The horizon created by the 2 cameras also ruined many of the best shots in the cemetery. Some of the most important graves were cut off by the horizon. While this is not vital, it is a huge learning lesson. A lesson for the camera owners to make sure they calibrate their cameras properly, and a lesson for myself and other producers on what to look out for in the future. Even as a seasoned producer I have not dealt with drones much and as with any camera/new shooting ceremony; something will always go unexpectedly. In this field test, this was that instance.

While not everything went to plan, that is the essence of a field test. What’s reassuring is the fact that virtually all respondents said this technology will help the historical storytelling aspect of their field. However, the consensus was that it will not be helpful immediately. If it is at all helpful in the present, it’s for a small corner of their market. There is no doubt though that this technology will become an ever-emerging presence in not only the way historical documentation takes place, but all storytelling documentation in the future.

So, How Effective Was It?

After reviewing the tangible use of 360 VR drone footage in the field and testing respondent experts in their historical field, I would say that at the current moment it is just useful. Not extremely useful, and not useless. It’s not useless because there will always be a certain level of intrigue when it comes to stories with shots like this. They’re immersive, controllable, and somewhat mystic in nature. Enough people use VR or have an interest in it to not render it useless in this application. However, as stated, it is not extremely useful either. The lack of accessibility of this technology, especially by the demographics of people who deeply research history (according to Andrew Carroll) makes this something that has a lot of building to do in certain communities. In time, 360 VR will get there, but it just isn’t yet.

As of right now, this is something a producer should have in their tool kit, but not lean on too much.

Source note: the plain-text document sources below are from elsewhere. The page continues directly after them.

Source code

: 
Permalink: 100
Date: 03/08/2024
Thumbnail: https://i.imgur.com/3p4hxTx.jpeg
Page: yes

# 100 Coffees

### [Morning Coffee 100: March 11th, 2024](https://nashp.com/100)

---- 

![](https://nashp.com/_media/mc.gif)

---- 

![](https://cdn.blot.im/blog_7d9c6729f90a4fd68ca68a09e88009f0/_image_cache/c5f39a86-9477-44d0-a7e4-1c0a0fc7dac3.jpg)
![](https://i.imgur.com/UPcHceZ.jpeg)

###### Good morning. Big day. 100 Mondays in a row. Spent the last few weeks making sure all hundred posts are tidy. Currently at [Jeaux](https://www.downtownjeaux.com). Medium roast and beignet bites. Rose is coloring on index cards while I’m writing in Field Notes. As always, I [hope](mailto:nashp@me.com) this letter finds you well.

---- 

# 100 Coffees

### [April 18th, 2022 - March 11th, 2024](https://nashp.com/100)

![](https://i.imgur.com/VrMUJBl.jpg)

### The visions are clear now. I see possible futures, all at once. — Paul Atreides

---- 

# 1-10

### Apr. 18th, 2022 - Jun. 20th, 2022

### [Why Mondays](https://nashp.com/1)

You’ll get some compelling footage, but too much is overkill. Use it to drive a point or get an atmospheric feel across; but past that; I’m afraid that’s about as far as I see this tool going in to current historical market.

Moving Forward…

The future of drone 360 VR is bright, it’s just in it’s infancy. This field test certainly proved that the potential is there, but it simply is not developed enough for non-producers/tech-savvy people to invest in. In the future, I can see this actually getting very intricate in historical documentation. I imagine (when drones get so precise at controlling themselves that there is almost no risk of crashing) that historians will send drones into extreme places. For instance, historic caverns or temples that perhaps even a human body can’t fit through…send a drone.

There will likely come a time too when A) the batteries do not die as quickly (even this brand new drone could not fly for more than 10 minutes fully charged) and B) the range will be greatly increased. Imagine if you could send a drone into a cavern and go get a coffee then come back and it’s finally finished. A drone which is so dependable and fail-safe that it basically does all of the documentation work for you; that is where I see the future going. I hope it does.

There will be naysayers who feel that this is ruining videographer’s jobs or that it is lazy documentation but as technology advances doesn’t everything get more lazy? It’s that essentially what majority of technology is; a way to make things more efficient/easier for the user? Like it or not, it’s going to stay; and surely get more advanced. Historical documentation will not be the only field affected, I foresee virtually every field that requires production being affected. 360 VR drones are one more example of how emerging technologies are going to shape the way we tell the stories of tomorrow, and the journalists/producers who embrace it and help it grow will forever be at the cutting edge of their markets.